OpenAI-compatible client for Stable Audio via /v1/audio/generate endpoint.

This script demonstrates how to use the OpenAI-compatible speech API
to generate audio from text using Stable Audio models.

Examples:
    # Simple generation
    python stable_audio_client.py --text "The sound of a cat purring"

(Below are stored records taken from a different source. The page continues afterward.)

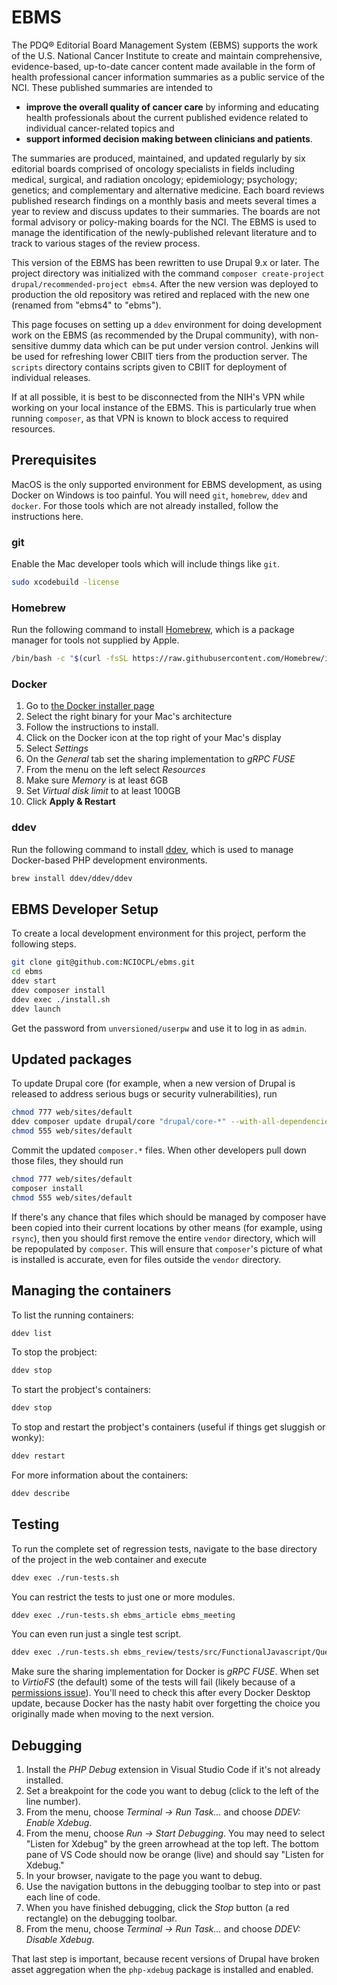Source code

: # EBMS

The PDQ® Editorial Board Management System (EBMS) supports the work of the
U.S. National Cancer Institute to create and maintain comprehensive,
evidence-based, up-to-date cancer content made available in the form of
health professional cancer information summaries as a public service of
the NCI. These published summaries are intended to

- **improve the overall quality of cancer care** by informing and educating
health professionals about the current published evidence related to individual
cancer-related topics and
- **support informed decision making between clinicians and patients**.

The summaries are produced, maintained, and updated regularly by six editorial
boards comprised of oncology specialists in fields including medical, surgical,
and radiation oncology; epidemiology; psychology; genetics; and complementary
and alternative medicine. Each board reviews published research findings on a
monthly basis and meets several times a year to review and discuss updates to
their summaries. The boards are not formal advisory or policy-making boards for
the NCI. The EBMS is used to manage the identification of the newly-published
relevant literature and to track to various stages of the review process.

This version of the EBMS has been rewritten to use Drupal 9.x or later.
The project directory was initialized with the command
`composer create-project drupal/recommended-project ebms4`.
After the new version was deployed to production the old repository
was retired and replaced with the new one (renamed from "ebms4" to "ebms").

This page focuses on setting up a `ddev` environment for doing development
work on the EBMS (as recommended by the Drupal community), with non-sensitive
dummy data which can be put under version control. Jenkins will be used for
refreshing lower CBIIT tiers from the production server. The `scripts`
directory contains scripts given to CBIIT for deployment of individual
releases.

If at all possible, it is best to be disconnected from the NIH's VPN while
working on your local instance of the EBMS. This is particularly true when
running `composer`, as that VPN is known to block access to required
resources.

## Prerequisites

MacOS is the only supported environment for EBMS development, as using
Docker on Windows is too painful.
You will need `git`, `homebrew`, `ddev` and `docker`.
For those tools which are not already installed, follow the instructions
here.

### git

Enable the Mac developer tools which will include things like `git`.

```bash
sudo xcodebuild -license
```

### Homebrew

Run the following command to install [Homebrew](https://brew.sh/), which is a
package manager for tools not supplied by Apple.

```bash
/bin/bash -c "$(curl -fsSL https://raw.githubusercontent.com/Homebrew/install/HEAD/install.sh)"
```

### Docker

1. Go to [the Docker installer page](https://docs.docker.com/desktop/install/mac-install/)
2. Select the right binary for your Mac's architecture
3. Follow the instructions to install.
4. Click on the Docker icon at the top right of your Mac's display
5. Select *Settings*
6. On the *General* tab set the sharing implementation to *gRPC FUSE*
7. From the menu on the left select *Resources*
8. Make sure *Memory* is at least 6GB
9. Set *Virtual disk limit* to at least 100GB
10. Click **Apply & Restart**

### ddev

Run the following command to install [ddev](https://ddev.com), which is used to
manage Docker-based PHP development environments.

```bash
brew install ddev/ddev/ddev
```

## EBMS Developer Setup

To create a local development environment for this project, perform the following steps.

```bash
git clone git@github.com:NCIOCPL/ebms.git
cd ebms
ddev start
ddev composer install
ddev exec ./install.sh
ddev launch
```

Get the password from `unversioned/userpw` and use it to log in as `admin`.

## Updated packages

To update Drupal core (for example, when a new version of Drupal is
released to address serious bugs or security vulnerabilities), run

```bash
chmod 777 web/sites/default
ddev composer update drupal/core "drupal/core-*" --with-all-dependencies
chmod 555 web/sites/default
```

Commit the updated `composer.*` files. When other developers pull down
those files, they should run

```bash
chmod 777 web/sites/default
composer install
chmod 555 web/sites/default
```

If there's any chance that files which should be managed by composer have
been copied into their current locations by other means (for example, using
`rsync`), then you should first remove the entire `vendor` directory, which
will be repopulated by `composer`. This will ensure that `composer`'s picture
of what is installed is accurate, even for files outside the `vendor`
directory.

## Managing the containers

To list the running containers:

```bash
ddev list
```

To stop the probject:

```bash
ddev stop
```

To start the probject's containers:

```bash
ddev stop
```

To stop and restart the probject's containers (useful if things get sluggish
or wonky):

```bash
ddev restart
```

For more information about the containers:

```bash
ddev describe
```

## Testing

To run the complete set of regression tests, navigate to the base
directory of the project in the web container and execute

```bash
ddev exec ./run-tests.sh
```

You can restrict the tests to just one or more modules.

```bash
ddev exec ./run-tests.sh ebms_article ebms_meeting
```

You can even run just a single test script.

```bash
ddev exec ./run-tests.sh ebms_review/tests/src/FunctionalJavascript/QueueTest.php
```

Make sure the sharing implementation for Docker is *gRPC FUSE*. When set to
*VirtioFS* (the default) some of the tests will fail (likely because of a
[permissions issue](https://github.com/docker/for-mac/issues/6614)).
You'll need to check this after every Docker Desktop update, because Docker
has the nasty habit over forgetting the choice you originally made when
moving to the next version.

## Debugging

1. Install the *PHP Debug* extension in Visual Studio Code if it's not
already installed.
2. Set a breakpoint for the code you want to debug (click to the left
of the line number).
3. From the menu, choose *Terminal -> Run Task...* and choose *DDEV:
Enable Xdebug*.
4. From the menu, choose *Run -> Start Debugging*. You may need to select
"Listen for Xdebug" by the green arrowhead at the top left. The bottom
pane of VS Code should now be orange (live) and should say "Listen for
Xdebug."
5. In your browser, navigate to the page you want to debug.
6. Use the navigation buttons in the debugging toolbar to step into or
past each line of code.
7. When you have finished debugging, click the *Stop* button (a red
rectangle) on the debugging toolbar.
8. From the menu, choose *Terminal -> Run Task...* and choose *DDEV:
Disable Xdebug*.

That last step is important, because recent versions of Drupal have
broken asset aggregation when the `php-xdebug` package is installed
and enabled.
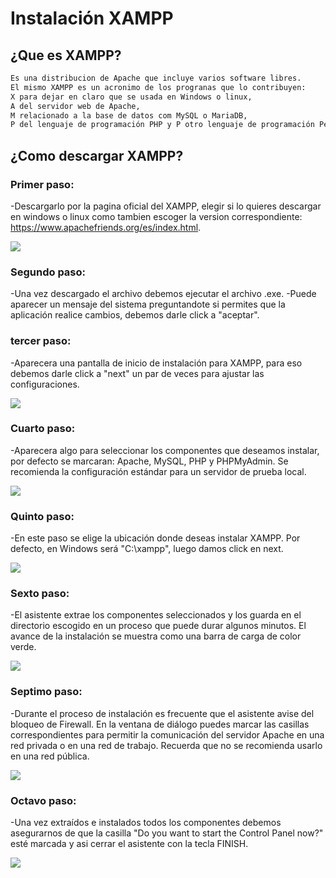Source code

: # Instalación XAMPP
## ¿Que es XAMPP?
 ``` bash
Es una distribucion de Apache que incluye varios software libres.
El mismo XAMPP es un acronimo de los progranas que lo contribuyen:
X para dejar en claro que se usada en Windows o linux,
A del servidor web de Apache,
M relacionado a la base de datos com MySQL o MariaDB,
P del lenguaje de programación PHP y P otro lenguaje de programación Pearl
 ```

## ¿Como descargar XAMPP?
### Primer paso:
-Descargarlo por la pagina oficial del XAMPP, elegir si lo quieres descargar en windows o linux como tambien escoger la version correspondiente: https://www.apachefriends.org/es/index.html.

![](imagenes/paso1.jpg)

### Segundo paso:
-Una vez descargado el archivo debemos ejecutar el archivo .exe.
-Puede aparecer un mensaje del sistema preguntandote si permites que la aplicación realice cambios, debemos darle click a "aceptar".

### tercer paso:
-Aparecera una pantalla de inicio de instalación para XAMPP, para eso debemos darle click a "next" un par de veces para ajustar las configuraciones.

![](imagenes/paso3.webp)

### Cuarto paso:
-Aparecera algo para seleccionar los componentes que deseamos instalar, por defecto se marcaran: Apache, MySQL, PHP y PHPMyAdmin. Se recomienda la configuración estándar para un servidor de prueba local.

![](imagenes/paso4.webp)

### Quinto paso:
-En este paso se elige la ubicación donde deseas instalar XAMPP. Por defecto, en Windows será "C:\xampp", luego damos click en next.

![](imagenes/paso5.webp)

### Sexto paso:
-El asistente extrae los componentes seleccionados y los guarda en el directorio escogido en un proceso que puede durar algunos minutos.
El avance de la instalación se muestra como una barra de carga de color verde.

![](imagenes/paso6.webp)

### Septimo paso:
-Durante el proceso de instalación es frecuente que el asistente avise del bloqueo de Firewall. En la ventana de diálogo puedes marcar las casillas correspondientes para permitir la comunicación del servidor Apache en una red privada o en una red de trabajo. Recuerda que no se recomienda usarlo en una red pública.

![](imagenes/paso7.webp)

### Octavo paso:
-Una vez extraídos e instalados todos los componentes debemos asegurarnos de que la casilla "Do you want to start the Control Panel now?" esté marcada y asi cerrar el asistente con la tecla FINISH.

![](imagenes/paso8.webp)
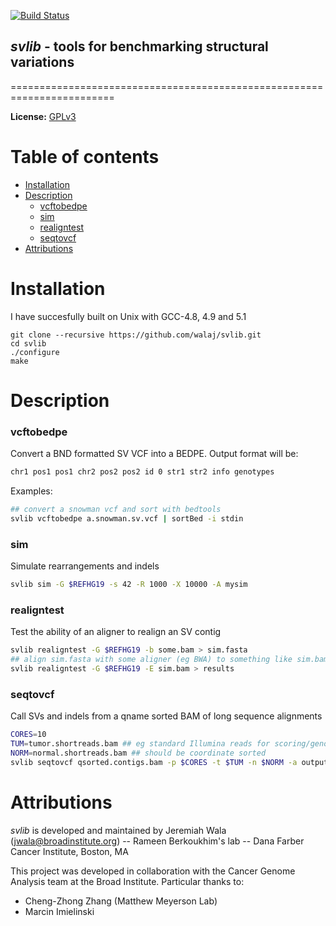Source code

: [![Build Status](https://travis-ci.org/walaj/svlib.svg?branch=master)](https://travis-ci.org/walaj/svlib)

## *svlib* - tools for benchmarking structural variations
========================================================================

**License:** [GPLv3][license]

Table of contents
=================

  * [Installation](#gh-md-toc)
  * [Description](#description)
    * [vcftobedpe](#vcftobedpe)
    * [sim](#sim)
    * [realigntest](#realigntest)
    * [seqtovcf](#seqtovcf)
  * [Attributions](#attributions)

Installation
============
I have succesfully built on Unix with GCC-4.8, 4.9 and 5.1

```
git clone --recursive https://github.com/walaj/svlib.git
cd svlib
./configure
make 
```

Description
===========

### vcftobedpe
Convert a BND formatted SV VCF into a BEDPE. Output format will be:
```bash
chr1 pos1 pos1 chr2 pos2 pos2 id 0 str1 str2 info genotypes
```
Examples:
```bash
## convert a snowman vcf and sort with bedtools
svlib vcftobedpe a.snowman.sv.vcf | sortBed -i stdin
```

### sim
Simulate rearrangements and indels
```bash
svlib sim -G $REFHG19 -s 42 -R 1000 -X 10000 -A mysim
```

### realigntest
Test the ability of an aligner to realign an SV contig
```bash
svlib realigntest -G $REFHG19 -b some.bam > sim.fasta
## align sim.fasta with some aligner (eg BWA) to something like sim.bam
svlib realigntest -G $REFHG19 -E sim.bam > results
```

### seqtovcf
Call SVs and indels from a qname sorted BAM of long sequence alignments
```bash
CORES=10
TUM=tumor.shortreads.bam ## eg standard Illumina reads for scoring/genotyping
NORM=normal.shortreads.bam ## should be coordinate sorted
svlib seqtovcf qsorted.contigs.bam -p $CORES -t $TUM -n $NORM -a output_id -G $REFHG19
```

Attributions
============

*svlib* is developed and maintained by Jeremiah Wala (jwala@broadinstitute.org) --  Rameen Berkoukhim's lab -- Dana Farber Cancer Institute, Boston, MA

This project was developed in collaboration with the Cancer Genome Analysis team at the Broad Institute. Particular thanks to:
* Cheng-Zhong Zhang (Matthew Meyerson Lab)
* Marcin Imielinski

[license]: https://github.com/walaj/svlib/blob/master/LICENSE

    # With custom duration
    python stable_audio_client.py --text "A dog barking" --audio_length 5.0

    # With all parameters
    python stable_audio_client.py --text "Thunder and rain" \
        --audio_length 15.0 \
        --negative_prompt "Low quality" \
        --guidance_scale 7.0 \
        --num_inference_steps 100 \
        --seed 42 \
        --output thunder.wav
"""

import argparse
import sys

import requests


def parse_args():
    parser = argparse.ArgumentParser(description="Generate audio with Stable Audio via OpenAI-compatible API")
    parser.add_argument(
        "--api_url",
        default="http://localhost:8091/v1/audio/generate",
        help="API endpoint URL",
    )
    parser.add_argument(
        "--text",
        default="The sound of a cat purring",
        help="Text prompt for audio generation",
    )
    parser.add_argument(
        "--audio_length",
        type=float,
        default=10.0,
        help="Audio length in seconds (max ~47s for stable-audio-open-1.0)",
    )
    parser.add_argument(
        "--audio_start",
        type=float,
        default=0.0,
        help="Audio start time in seconds",
    )
    parser.add_argument(
        "--negative_prompt",
        default="Low quality",
        help="Negative prompt for classifier-free guidance",
    )
    parser.add_argument(
        "--guidance_scale",
        type=float,
        default=7.0,
        help="Guidance scale for diffusion (higher = more adherence to prompt)",
    )
    parser.add_argument(
        "--num_inference_steps",
        type=int,
        default=100,
        help="Number of inference steps (higher = better quality, slower)",
    )
    parser.add_argument(
        "--seed",
        type=int,
        default=None,
        help="Random seed for reproducibility",
    )
    parser.add_argument(
        "--output",
        default="stable_audio_output.wav",
        help="Output file path",
    )
    parser.add_argument(
        "--response_format",
        default="wav",
        choices=["wav", "mp3", "flac", "pcm"],
        help="Audio output format",
    )
    return parser.parse_args()


def generate_audio(args):
    """Generate audio using the API."""

    # Build request payload
    payload = {
        "input": args.text,
        "audio_length": args.audio_length,
        "audio_start": args.audio_start,
        "response_format": args.response_format,
    }

    # Add optional parameters
    if args.negative_prompt:
        payload["negative_prompt"] = args.negative_prompt
    if args.guidance_scale:
        payload["guidance_scale"] = args.guidance_scale
    if args.num_inference_steps:
        payload["num_inference_steps"] = args.num_inference_steps
    if args.seed is not None:
        payload["seed"] = args.seed

    print(f"\n{'=' * 60}")
    print("Stable Audio - Text-to-Audio Generation")
    print(f"{'=' * 60}")
    print(f"API URL: {args.api_url}")
    print(f"Prompt: {args.text}")
    print(f"Audio length: {args.audio_length}s")
    print(f"Negative prompt: {args.negative_prompt}")
    print(f"Guidance scale: {args.guidance_scale}")
    print(f"Inference steps: {args.num_inference_steps}")
    if args.seed is not None:
        print(f"Seed: {args.seed}")
    print(f"Output: {args.output}")
    print(f"{'=' * 60}\n")

    try:
        # Make the API request
        print("Generating audio...")
        response = requests.post(
            args.api_url,
            json=payload,
            headers={"Content-Type": "application/json"},
            timeout=300,  # 5 minute timeout for long generations
        )

        # Check for errors
        if response.status_code != 200:
            print(f"Error: API returned status code {response.status_code}")
            print(f"Response: {response.text}")
            return False

        # Save the audio
        with open(args.output, "wb") as f:
            f.write(response.content)

        print(f"✓ Audio saved to {args.output}")
        print(f"  File size: {len(response.content) / 1024:.1f} KB")
        return True

    except requests.exceptions.Timeout:
        print("Error: Request timed out. Try reducing inference steps or audio length.")
        return False
    except requests.exceptions.ConnectionError:
        print(f"Error: Could not connect to {args.api_url}")
        print("Make sure the server is running.")
        return False
    except Exception as e:
        print(f"Error: {e}")
        return False


def main():
    args = parse_args()
    success = generate_audio(args)
    sys.exit(0 if success else 1)


if __name__ == "__main__":
    main()